Unnamed: 0,Chiller_Temp,Model,Target
0,Hot,RX,1
1,Cold,YX,1
2,Very Hot,BX,1
3,Warm,BX,0


In [19]:
ChillerTemp_Dict = {'Cold': 1, 'Warm': 2, 'Hot': 3, 'Very Hot': 4}

df_OrdinalEnc['ChillerTemp_Ordinal'] = df_OrdinalEnc.Chiller_Temp.map(ChillerTemp_Dict)

df_OrdinalEnc

Unnamed: 0,Chiller_Temp,Model,Target,ChillerTemp_Ordinal
0,Hot,RX,1,3
1,Cold,YX,1,1
2,Very Hot,BX,1,4
3,Warm,BX,0,2
4,Hot,RX,1,3
5,Warm,YX,0,2
6,Warm,RX,1,2
7,Hot,BX,0,3
8,Hot,YX,1,3
9,Hot,YX,1,3


## 4. Helmert Encoding

In this encoding, the mean of the dependent variable for a level is compared to the mean of the dependent variable over all previous levels.

In [20]:
df_HelmertEnc = df1.copy()

df_HelmertEnc.head(4)

Unnamed: 0,Chiller_Temp,Model,Target
0,Hot,RX,1
1,Cold,YX,1
2,Very Hot,BX,1
3,Warm,BX,0


In [21]:
import category_encoders as ce

encoder = ce.HelmertEncoder(cols=['Chiller_Temp'],drop_invariant=True) #whether or not to drop columns with 0 variance.

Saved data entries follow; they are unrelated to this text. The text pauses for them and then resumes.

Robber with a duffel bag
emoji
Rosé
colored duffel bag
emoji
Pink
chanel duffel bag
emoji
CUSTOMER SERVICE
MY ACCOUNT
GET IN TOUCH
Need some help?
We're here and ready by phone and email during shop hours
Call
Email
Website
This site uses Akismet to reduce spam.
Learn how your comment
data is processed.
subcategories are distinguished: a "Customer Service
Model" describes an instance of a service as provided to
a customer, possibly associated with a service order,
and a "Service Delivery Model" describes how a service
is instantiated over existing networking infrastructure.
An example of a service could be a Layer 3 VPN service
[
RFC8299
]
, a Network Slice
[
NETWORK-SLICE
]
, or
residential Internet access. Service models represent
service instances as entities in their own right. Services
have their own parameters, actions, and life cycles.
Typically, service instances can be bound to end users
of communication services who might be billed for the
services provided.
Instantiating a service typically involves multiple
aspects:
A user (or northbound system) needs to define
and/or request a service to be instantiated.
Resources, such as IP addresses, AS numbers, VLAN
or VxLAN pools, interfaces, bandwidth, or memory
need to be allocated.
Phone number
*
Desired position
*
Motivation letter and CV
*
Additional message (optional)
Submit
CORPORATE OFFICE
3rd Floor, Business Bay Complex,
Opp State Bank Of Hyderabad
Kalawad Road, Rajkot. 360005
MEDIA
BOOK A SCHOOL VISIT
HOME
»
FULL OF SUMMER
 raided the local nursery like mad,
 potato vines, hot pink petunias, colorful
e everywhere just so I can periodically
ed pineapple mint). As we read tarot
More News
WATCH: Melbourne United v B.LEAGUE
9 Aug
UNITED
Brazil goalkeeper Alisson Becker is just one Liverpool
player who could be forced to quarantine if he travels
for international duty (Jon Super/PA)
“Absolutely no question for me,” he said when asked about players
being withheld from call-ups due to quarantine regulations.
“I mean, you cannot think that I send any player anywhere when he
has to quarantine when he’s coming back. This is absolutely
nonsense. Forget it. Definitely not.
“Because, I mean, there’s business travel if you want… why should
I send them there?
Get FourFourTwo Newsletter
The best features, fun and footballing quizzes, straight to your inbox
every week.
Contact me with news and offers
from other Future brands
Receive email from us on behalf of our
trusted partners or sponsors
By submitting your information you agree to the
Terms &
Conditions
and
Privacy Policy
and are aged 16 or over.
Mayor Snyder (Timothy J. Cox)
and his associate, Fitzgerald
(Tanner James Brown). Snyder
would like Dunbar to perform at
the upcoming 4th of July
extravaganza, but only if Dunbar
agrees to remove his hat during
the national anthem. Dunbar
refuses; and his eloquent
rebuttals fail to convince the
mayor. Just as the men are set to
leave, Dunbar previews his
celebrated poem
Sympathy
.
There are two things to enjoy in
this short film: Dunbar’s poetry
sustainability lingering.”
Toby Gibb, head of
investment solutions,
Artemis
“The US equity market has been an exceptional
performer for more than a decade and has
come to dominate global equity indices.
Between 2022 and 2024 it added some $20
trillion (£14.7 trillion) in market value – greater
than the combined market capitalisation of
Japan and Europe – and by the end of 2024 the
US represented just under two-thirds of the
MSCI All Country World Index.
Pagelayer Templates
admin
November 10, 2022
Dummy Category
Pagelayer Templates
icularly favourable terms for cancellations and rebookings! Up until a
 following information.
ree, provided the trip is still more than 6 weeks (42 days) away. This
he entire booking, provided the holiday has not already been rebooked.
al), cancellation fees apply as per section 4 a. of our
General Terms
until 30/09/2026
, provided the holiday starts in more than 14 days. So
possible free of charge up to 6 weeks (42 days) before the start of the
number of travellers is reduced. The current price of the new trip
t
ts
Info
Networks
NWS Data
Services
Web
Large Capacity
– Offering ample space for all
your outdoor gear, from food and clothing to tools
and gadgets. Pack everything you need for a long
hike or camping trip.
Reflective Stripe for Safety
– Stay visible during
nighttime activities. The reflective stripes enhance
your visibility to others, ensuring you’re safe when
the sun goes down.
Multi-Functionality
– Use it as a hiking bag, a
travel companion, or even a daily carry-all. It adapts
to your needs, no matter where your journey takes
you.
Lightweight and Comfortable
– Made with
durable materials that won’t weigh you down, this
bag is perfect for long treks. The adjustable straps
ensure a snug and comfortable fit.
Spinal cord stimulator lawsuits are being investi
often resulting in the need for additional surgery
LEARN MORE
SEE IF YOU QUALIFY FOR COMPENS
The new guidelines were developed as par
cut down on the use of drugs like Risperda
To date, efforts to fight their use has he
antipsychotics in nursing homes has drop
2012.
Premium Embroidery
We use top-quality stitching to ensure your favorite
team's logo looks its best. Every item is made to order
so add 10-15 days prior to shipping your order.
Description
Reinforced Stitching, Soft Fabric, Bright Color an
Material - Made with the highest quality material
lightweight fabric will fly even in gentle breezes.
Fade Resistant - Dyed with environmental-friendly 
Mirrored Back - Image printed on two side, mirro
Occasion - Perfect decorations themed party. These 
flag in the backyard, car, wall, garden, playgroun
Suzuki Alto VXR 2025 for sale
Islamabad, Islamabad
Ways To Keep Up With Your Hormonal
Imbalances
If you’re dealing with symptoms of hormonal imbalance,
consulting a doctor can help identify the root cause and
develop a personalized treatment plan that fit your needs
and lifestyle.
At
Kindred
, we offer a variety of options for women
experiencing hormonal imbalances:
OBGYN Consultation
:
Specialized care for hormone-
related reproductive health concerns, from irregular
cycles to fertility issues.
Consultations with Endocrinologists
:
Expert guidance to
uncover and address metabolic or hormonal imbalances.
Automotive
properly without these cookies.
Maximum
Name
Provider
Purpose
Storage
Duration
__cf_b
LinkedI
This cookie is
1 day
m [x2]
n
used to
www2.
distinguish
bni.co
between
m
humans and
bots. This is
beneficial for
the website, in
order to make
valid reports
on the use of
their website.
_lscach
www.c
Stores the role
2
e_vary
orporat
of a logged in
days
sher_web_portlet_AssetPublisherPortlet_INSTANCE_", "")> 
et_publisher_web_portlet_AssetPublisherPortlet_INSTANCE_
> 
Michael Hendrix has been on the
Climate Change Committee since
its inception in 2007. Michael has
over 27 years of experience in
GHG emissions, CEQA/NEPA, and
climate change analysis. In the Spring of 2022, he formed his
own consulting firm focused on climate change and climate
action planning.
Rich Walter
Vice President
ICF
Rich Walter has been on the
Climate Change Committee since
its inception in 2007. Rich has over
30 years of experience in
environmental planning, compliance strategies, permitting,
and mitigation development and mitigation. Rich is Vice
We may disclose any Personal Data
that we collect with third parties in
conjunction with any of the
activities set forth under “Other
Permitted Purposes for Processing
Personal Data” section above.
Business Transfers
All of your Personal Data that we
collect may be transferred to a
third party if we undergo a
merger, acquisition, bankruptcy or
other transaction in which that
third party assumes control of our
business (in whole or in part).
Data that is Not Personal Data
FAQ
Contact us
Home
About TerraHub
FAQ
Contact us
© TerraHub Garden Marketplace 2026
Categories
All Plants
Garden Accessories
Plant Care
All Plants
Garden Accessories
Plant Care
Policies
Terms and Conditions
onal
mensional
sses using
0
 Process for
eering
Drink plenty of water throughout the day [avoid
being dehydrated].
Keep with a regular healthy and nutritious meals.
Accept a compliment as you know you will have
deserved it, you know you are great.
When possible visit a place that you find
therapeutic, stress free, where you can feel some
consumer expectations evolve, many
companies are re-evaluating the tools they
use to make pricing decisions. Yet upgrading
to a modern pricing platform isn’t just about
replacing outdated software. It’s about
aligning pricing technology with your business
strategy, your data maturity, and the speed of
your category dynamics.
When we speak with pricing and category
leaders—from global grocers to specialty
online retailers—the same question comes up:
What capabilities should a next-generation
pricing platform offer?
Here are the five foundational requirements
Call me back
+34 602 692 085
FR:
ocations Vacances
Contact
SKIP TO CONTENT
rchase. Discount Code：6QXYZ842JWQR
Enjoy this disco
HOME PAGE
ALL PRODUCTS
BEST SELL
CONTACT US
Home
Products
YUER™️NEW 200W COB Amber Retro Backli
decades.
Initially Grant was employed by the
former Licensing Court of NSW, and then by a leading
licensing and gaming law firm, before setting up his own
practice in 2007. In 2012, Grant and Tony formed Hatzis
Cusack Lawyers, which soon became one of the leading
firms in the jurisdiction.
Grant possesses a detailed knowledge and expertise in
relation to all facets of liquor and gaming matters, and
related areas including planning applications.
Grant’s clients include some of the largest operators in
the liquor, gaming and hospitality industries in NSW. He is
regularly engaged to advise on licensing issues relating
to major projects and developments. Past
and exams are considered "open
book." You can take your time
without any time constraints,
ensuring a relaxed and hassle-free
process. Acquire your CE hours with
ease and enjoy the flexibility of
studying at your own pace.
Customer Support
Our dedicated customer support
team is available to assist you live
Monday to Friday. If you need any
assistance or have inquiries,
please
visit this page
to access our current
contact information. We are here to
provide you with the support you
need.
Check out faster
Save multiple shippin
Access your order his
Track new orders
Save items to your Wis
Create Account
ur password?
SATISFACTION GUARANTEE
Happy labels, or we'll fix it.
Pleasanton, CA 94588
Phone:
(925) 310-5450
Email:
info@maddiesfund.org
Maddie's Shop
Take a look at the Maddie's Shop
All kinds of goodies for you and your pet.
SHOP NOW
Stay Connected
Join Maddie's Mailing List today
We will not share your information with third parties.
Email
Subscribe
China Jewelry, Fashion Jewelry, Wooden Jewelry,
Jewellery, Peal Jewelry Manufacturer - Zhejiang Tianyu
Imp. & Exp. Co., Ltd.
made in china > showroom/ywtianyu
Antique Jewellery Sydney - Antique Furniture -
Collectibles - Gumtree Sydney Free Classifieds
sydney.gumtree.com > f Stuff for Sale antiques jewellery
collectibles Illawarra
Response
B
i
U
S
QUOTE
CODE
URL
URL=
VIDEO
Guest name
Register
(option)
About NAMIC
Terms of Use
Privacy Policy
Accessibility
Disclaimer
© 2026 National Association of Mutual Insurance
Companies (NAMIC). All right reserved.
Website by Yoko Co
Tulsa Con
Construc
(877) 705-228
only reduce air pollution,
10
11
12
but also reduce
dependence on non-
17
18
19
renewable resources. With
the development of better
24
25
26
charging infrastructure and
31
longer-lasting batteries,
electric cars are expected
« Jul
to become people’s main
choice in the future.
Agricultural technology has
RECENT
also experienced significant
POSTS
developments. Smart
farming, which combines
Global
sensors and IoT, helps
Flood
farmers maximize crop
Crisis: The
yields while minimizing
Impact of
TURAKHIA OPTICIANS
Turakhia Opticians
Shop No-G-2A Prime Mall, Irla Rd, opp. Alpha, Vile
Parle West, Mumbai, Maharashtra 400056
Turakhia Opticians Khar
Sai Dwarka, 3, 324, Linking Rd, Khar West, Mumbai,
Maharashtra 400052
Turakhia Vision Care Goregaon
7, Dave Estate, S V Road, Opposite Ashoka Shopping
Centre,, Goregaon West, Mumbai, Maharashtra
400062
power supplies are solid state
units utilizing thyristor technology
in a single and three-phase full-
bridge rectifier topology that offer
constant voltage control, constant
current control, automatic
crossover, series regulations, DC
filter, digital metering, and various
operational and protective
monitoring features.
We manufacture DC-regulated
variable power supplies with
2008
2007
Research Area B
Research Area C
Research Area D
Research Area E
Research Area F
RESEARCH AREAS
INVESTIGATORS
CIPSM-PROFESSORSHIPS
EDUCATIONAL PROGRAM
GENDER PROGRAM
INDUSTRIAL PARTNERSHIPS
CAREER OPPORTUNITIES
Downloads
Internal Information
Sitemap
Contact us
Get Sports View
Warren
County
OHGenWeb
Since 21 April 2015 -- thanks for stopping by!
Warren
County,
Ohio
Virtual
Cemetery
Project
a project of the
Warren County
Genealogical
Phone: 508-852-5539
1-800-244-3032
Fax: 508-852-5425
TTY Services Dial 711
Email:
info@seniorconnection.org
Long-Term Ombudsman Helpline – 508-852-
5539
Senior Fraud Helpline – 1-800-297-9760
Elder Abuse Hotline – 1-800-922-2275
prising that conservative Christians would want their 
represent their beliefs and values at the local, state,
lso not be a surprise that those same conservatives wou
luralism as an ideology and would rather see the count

dfH = encoder.fit_transform(df_HelmertEnc['Chiller_Temp'])

dfHE = pd.concat([df_HelmertEnc,dfH], axis=1)

dfHE

Unnamed: 0,Chiller_Temp,Model,Target,Chiller_Temp_0,Chiller_Temp_1,Chiller_Temp_2
0,Hot,RX,1,-1.0,-1.0,-1.0
1,Cold,YX,1,1.0,-1.0,-1.0
2,Very Hot,BX,1,0.0,2.0,-1.0
3,Warm,BX,0,0.0,0.0,3.0
4,Hot,RX,1,-1.0,-1.0,-1.0
5,Warm,YX,0,0.0,0.0,3.0
6,Warm,RX,1,0.0,0.0,3.0
7,Hot,BX,0,-1.0,-1.0,-1.0
8,Hot,YX,1,-1.0,-1.0,-1.0
9,Hot,YX,1,-1.0,-1.0,-1.0


## 5. Binary Encoding

In [22]:
df_Binary = df1.copy()

df_Binary.head(4)

Unnamed: 0,Chiller_Temp,Model,Target
0,Hot,RX,1
1,Cold,YX,1
2,Very Hot,BX,1
3,Warm,BX,0


In [23]:
import category_encoders as ce

encoder = ce.BinaryEncoder(cols=['Chiller_Temp'])
df_BinEnc = encoder.fit_transform(df_Binary['Chiller_Temp'])

df_Binary = pd.concat([df_Binary,df_BinEnc],axis=1)
df_Binary

Unnamed: 0,Chiller_Temp,Model,Target,Chiller_Temp_0,Chiller_Temp_1,Chiller_Temp_2
0,Hot,RX,1,0,0,1
1,Cold,YX,1,0,1,0
2,Very Hot,BX,1,0,1,1
3,Warm,BX,0,1,0,0
4,Hot,RX,1,0,0,1
5,Warm,YX,0,1,0,0
6,Warm,RX,1,1,0,0
7,Hot,BX,0,0,0,1
8,Hot,YX,1,0,0,1
9,Hot,YX,1,0,0,1


## Conclusion

That's all.

Other Encoding methods can also be performed similarly.